**YOUR ASSIGNMENT**:
From the line with "in Terminal. This" through the line with "- time: timestamps", inclusive, return each line of the data below exactly and leave the rest out.

**MATERIAL SHOWN**:
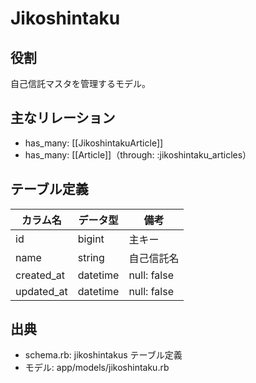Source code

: # Jikoshintaku

## 役割
自己信託マスタを管理するモデル。

## 主なリレーション
- has_many: [[JikoshintakuArticle]]
- has_many: [[Article]]（through: :jikoshintaku_articles）

## テーブル定義

| カラム名 | データ型 | 備考 |
|---|---|---|
| id | bigint | 主キー |
| name | string | 自己信託名 |
| created_at | datetime | null: false |
| updated_at | datetime | null: false |

## 出典
- schema.rb: jikoshintakus テーブル定義
- モデル: app/models/jikoshintaku.rb 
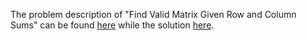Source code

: The problem description of "Find Valid Matrix Given Row and Column Sums" can be found [here](https://leetcode.com/problems/find-valid-matrix-given-row-and-column-sums/) while the solution [here](https://github.com/aurimas13/Solutions-To-Problems/blob/main/LeetCode/Python%20Solutions/Find%20Valid%20Matrix%20Given%20Row%20and%20Column%20Sums/find.py).
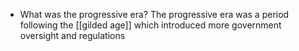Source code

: - What was the progressive era?
	The progressive era was a period following the [[gilded age]] which introduced more government oversight and regulations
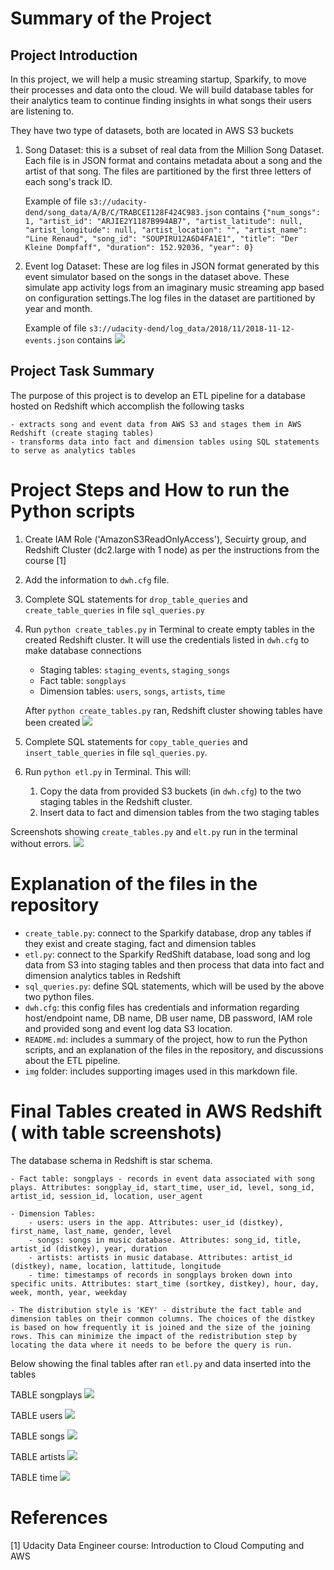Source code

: # Summary of the Project 

## Project Introduction

In this project, we will help a music streaming startup, Sparkify, to move their processes and data onto the cloud. We will build database tables for their analytics team to continue finding insights in what songs their users are listening to.

They have two type of datasets, both are located in AWS S3 buckets
1. Song Dataset: this is a subset of real data from the Million Song Dataset. Each file is in JSON format and contains metadata about a song and the artist of that song. The files are partitioned by the first three letters of each song's track ID. 

   Example of file `s3://udacity-dend/song_data/A/B/C/TRABCEI128F424C983.json` 
   contains `{"num_songs": 1, "artist_id": "ARJIE2Y1187B994AB7", "artist_latitude": null, "artist_longitude": null, "artist_location": "", "artist_name": "Line Renaud", "song_id": "SOUPIRU12A6D4FA1E1", "title": "Der Kleine Dompfaff", "duration": 152.92036, "year": 0}`
   
2. Event log Dataset: These are log files in JSON format generated by this event simulator based on the songs in the dataset above. These simulate app activity logs from an imaginary music streaming app based on configuration settings.The log files in the dataset are partitioned by year and month.

    Example of file `s3://udacity-dend/log_data/2018/11/2018-11-12-events.json`
    contains
    ![](img/log-data.png)
    

## Project Task Summary

The purpose of this project is to develop an ETL pipeline for a database hosted on Redshift which accomplish the following tasks

    - extracts song and event data from AWS S3 and stages them in AWS Redshift (create staging tables) 
    - transforms data into fact and dimension tables using SQL statements to serve as analytics tables


# Project Steps and How to run the Python scripts
1. Create IAM Role ('AmazonS3ReadOnlyAccess'), Secuirty group, and Redshift Cluster (dc2.large with 1 node) as per the instructions from the course [1] 
2. Add the information to `dwh.cfg` file.
3. Complete SQL statements for `drop_table_queries` and `create_table_queries` in file `sql_queries.py`
4. Run `python create_tables.py` in Terminal to create empty tables in the created Redshift cluster. It will use the credentials listed in `dwh.cfg` to make database connections
   - Staging tables: `staging_events`, `staging_songs`
   - Fact table: `songplays`
   - Dimension tables: `users`, `songs`, `artists`, `time`
   
   After `python create_tables.py` ran, Redshift cluster showing tables have been created
   ![](img/after_create_table.PNG)
   
5. Complete SQL statements for `copy_table_queries` and `insert_table_queries` in file `sql_queries.py`.  
6. Run `python etl.py` in Terminal. This will:
   1) Copy the data from provided S3 buckets (in `dwh.cfg`) to the two staging tables in the Redshift cluster. 
   2) Insert data to fact and dimension tables from the two staging tables
   
Screenshots showing `create_tables.py` and `elt.py` run in the terminal without errors.
![](img/py_run_pass.PNG)

# Explanation of the files in the repository
- `create_table.py`: connect to the Sparkify database, drop any tables if they exist and create staging, fact and dimension tables
- `etl.py`: connect to the Sparkify RedShift database, load song and log data from S3 into staging tables and then process that data into fact and dimension analytics tables in Redshift 
- `sql_queries.py`: define SQL statements, which will be used by the above two python files.
- `dwh.cfg`: this config files has credentials and information regarding host/endpoint name, DB name, DB user name, DB password, IAM role and provided song and event log data S3 location.  
- `README.md`:  includes a summary of the project, how to run the Python scripts, and an explanation of the files in the repository, and discussions about the ETL pipeline.
- `img` folder: includes supporting images used in this markdown file.

# Final Tables created in AWS Redshift ( with table screenshots)
The database schema in Redshift is star schema.

    - Fact table: songplays - records in event data associated with song plays. Attributes: songplay_id, start_time, user_id, level, song_id, artist_id, session_id, location, user_agent
    
    - Dimension Tables:
        - users: users in the app. Attributes: user_id (distkey), first_name, last_name, gender, level
        - songs: songs in music database. Attributes: song_id, title, artist_id (distkey), year, duration
        - artists: artists in music database. Attributes: artist_id (distkey), name, location, lattitude, longitude
        - time: timestamps of records in songplays broken down into specific units. Attributes: start_time (sortkey, distkey), hour, day, week, month, year, weekday
    
    - The distribution style is 'KEY' - distribute the fact table and dimension tables on their common columns. The choices of the distkey is based on how frequently it is joined and the size of the joining rows. This can minimize the impact of the redistribution step by locating the data where it needs to be before the query is run. 

Below showing the final tables after ran `etl.py` and data inserted into the tables

TABLE songplays
![](img/final_songplays.PNG)

TABLE users
![](img/final_user.PNG)

TABLE songs
![](img/final_songs.PNG)

TABLE artists
![](img/final_artists.PNG)

TABLE time
![](img/final_time.PNG)

# References
[1] Udacity Data Engineer course: Introduction to Cloud Computing and AWS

**EXERCISE ANSWER**:
6. Run `python etl.py` in Terminal. This will:
   1) Copy the data from provided S3 buckets (in `dwh.cfg`) to the two staging tables in the Redshift cluster. 
   2) Insert data to fact and dimension tables from the two staging tables
   
Screenshots showing `create_tables.py` and `elt.py` run in the terminal without errors.
![](img/py_run_pass.PNG)

# Explanation of the files in the repository
- `create_table.py`: connect to the Sparkify database, drop any tables if they exist and create staging, fact and dimension tables
- `etl.py`: connect to the Sparkify RedShift database, load song and log data from S3 into staging tables and then process that data into fact and dimension analytics tables in Redshift 
- `sql_queries.py`: define SQL statements, which will be used by the above two python files.
- `dwh.cfg`: this config files has credentials and information regarding host/endpoint name, DB name, DB user name, DB password, IAM role and provided song and event log data S3 location.  
- `README.md`:  includes a summary of the project, how to run the Python scripts, and an explanation of the files in the repository, and discussions about the ETL pipeline.
- `img` folder: includes supporting images used in this markdown file.

# Final Tables created in AWS Redshift ( with table screenshots)
The database schema in Redshift is star schema.

    - Fact table: songplays - records in event data associated with song plays. Attributes: songplay_id, start_time, user_id, level, song_id, artist_id, session_id, location, user_agent
    
    - Dimension Tables:
        - users: users in the app. Attributes: user_id (distkey), first_name, last_name, gender, level
        - songs: songs in music database. Attributes: song_id, title, artist_id (distkey), year, duration
        - artists: artists in music database. Attributes: artist_id (distkey), name, location, lattitude, longitude
        - time: timestamps of records in songplays broken down into specific units. Attributes: start_time (sortkey, distkey), hour, day, week, month, year, weekday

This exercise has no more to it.